My spirited daughter is 2.5 years old and I am wondering if I will ever successfully wean her.
I tried nightweaning as she was still nursing 2-5 times in the middle of the night. We went 3 weeks with my husband helping out in the middle of the night but only taking one wake up on weekdays as I am stay at home and he works full time and didn't think he could handle more. After 3 weeks of often being up with her for 1-2 hours in the middle of the night (mostly trying to successfully transfer her from my arms rocking or walking to her bed), my husband got sick and couldn't do the middle of the nights and then went on a four day business trip.

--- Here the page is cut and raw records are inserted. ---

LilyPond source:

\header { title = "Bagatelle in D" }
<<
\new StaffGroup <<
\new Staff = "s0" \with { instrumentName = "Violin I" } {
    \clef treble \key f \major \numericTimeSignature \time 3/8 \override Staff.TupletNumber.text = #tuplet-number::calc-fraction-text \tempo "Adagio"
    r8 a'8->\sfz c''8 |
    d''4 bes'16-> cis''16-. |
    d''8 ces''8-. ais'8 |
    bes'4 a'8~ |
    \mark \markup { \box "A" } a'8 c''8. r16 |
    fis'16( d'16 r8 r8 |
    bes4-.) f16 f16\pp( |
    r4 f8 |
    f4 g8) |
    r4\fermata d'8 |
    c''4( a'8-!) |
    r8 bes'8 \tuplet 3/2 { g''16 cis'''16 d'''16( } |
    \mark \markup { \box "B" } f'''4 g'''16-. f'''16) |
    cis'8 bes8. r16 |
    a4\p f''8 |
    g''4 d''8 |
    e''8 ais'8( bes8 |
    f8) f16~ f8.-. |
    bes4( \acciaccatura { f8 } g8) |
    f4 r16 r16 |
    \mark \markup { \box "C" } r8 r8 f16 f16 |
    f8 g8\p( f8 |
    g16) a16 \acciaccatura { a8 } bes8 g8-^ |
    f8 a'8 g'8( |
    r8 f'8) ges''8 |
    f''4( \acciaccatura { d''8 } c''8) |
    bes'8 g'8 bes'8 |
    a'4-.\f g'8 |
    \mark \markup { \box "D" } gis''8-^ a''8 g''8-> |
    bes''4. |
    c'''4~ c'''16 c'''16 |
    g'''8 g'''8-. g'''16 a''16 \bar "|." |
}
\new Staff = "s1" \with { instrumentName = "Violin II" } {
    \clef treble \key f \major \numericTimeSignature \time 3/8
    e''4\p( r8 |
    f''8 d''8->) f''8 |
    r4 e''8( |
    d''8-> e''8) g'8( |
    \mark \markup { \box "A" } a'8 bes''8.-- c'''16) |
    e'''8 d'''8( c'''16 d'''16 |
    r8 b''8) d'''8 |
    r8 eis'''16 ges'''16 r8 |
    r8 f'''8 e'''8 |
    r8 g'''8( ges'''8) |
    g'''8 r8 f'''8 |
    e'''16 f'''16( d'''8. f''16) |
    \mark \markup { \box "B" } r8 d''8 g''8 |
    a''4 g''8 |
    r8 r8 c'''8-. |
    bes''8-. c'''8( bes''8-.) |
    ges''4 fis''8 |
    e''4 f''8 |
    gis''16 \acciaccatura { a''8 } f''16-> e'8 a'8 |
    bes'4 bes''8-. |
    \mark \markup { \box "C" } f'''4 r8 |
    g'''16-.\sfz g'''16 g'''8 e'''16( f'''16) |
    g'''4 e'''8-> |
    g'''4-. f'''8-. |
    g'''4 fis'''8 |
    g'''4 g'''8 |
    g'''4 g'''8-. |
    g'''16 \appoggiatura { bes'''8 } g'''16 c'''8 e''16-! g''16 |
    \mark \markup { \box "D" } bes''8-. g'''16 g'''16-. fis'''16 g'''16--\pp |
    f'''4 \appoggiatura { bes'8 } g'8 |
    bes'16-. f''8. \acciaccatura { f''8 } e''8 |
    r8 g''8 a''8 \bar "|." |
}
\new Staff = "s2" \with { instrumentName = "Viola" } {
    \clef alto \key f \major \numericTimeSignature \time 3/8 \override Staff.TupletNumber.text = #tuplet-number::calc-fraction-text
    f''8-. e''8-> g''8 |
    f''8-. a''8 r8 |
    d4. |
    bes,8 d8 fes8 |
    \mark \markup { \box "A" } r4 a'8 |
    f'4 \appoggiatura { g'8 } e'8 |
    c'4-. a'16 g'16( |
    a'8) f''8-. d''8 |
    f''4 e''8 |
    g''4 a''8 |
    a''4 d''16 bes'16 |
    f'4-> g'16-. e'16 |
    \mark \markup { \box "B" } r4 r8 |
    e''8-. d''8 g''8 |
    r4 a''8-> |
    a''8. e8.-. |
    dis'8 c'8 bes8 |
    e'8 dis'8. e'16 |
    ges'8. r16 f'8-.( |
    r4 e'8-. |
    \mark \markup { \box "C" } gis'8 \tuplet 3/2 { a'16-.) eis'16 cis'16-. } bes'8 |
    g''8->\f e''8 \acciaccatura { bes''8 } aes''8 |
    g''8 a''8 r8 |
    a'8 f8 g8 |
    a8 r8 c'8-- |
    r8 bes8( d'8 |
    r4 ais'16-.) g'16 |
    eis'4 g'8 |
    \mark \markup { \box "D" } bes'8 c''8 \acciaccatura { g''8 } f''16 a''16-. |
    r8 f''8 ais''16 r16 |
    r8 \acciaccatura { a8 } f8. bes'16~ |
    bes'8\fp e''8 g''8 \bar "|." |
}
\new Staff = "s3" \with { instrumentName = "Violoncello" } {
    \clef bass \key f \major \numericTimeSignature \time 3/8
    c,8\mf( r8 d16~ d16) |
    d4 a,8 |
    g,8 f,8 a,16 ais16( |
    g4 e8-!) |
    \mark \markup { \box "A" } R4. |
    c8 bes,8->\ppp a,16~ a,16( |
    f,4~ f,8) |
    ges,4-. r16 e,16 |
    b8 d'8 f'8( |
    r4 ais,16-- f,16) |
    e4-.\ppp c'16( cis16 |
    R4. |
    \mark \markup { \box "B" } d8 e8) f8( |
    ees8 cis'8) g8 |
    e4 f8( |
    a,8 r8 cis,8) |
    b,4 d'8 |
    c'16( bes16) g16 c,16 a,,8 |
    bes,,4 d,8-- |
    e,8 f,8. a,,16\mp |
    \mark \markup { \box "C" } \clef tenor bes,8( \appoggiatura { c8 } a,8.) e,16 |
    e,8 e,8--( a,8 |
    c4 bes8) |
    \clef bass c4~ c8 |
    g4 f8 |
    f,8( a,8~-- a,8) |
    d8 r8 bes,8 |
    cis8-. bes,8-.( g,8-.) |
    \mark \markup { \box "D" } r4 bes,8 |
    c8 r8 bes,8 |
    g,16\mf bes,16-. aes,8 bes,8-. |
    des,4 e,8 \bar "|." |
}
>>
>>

I completely crumbled and went back to nursing her at bedtime and nighttime which I hadn't done in 3 weeks but she was still begging for it, though not uncontrollable I just couldn't handle it all on my shoulders anymore (the sleep deprivation was horrible).
Once I stopped, I tried to restart after my husband's return. I was met with SO MUCH screaming and crying that I didn't last a week before I gave up again. Plus, Thanksgiving came and I didn't want to subject any of us to that much screaming in a foreign environment (plus I didn't want to subject my parents to it).
So here I am, nursing at naptime, bedtime, nighttime, and mornings. I wish I had tons of milk and was okay with it all, but sometimes I am so low on milk that I feel my body has nothing left to give.
Most weaning threads I read say, after a week of nightweaning it all gets easier. I wish it only took a week, but I think her intense, persistent, sensitive personality requires something different. I am not sure I should be weaning at all some days and other days I think I should have weaned already.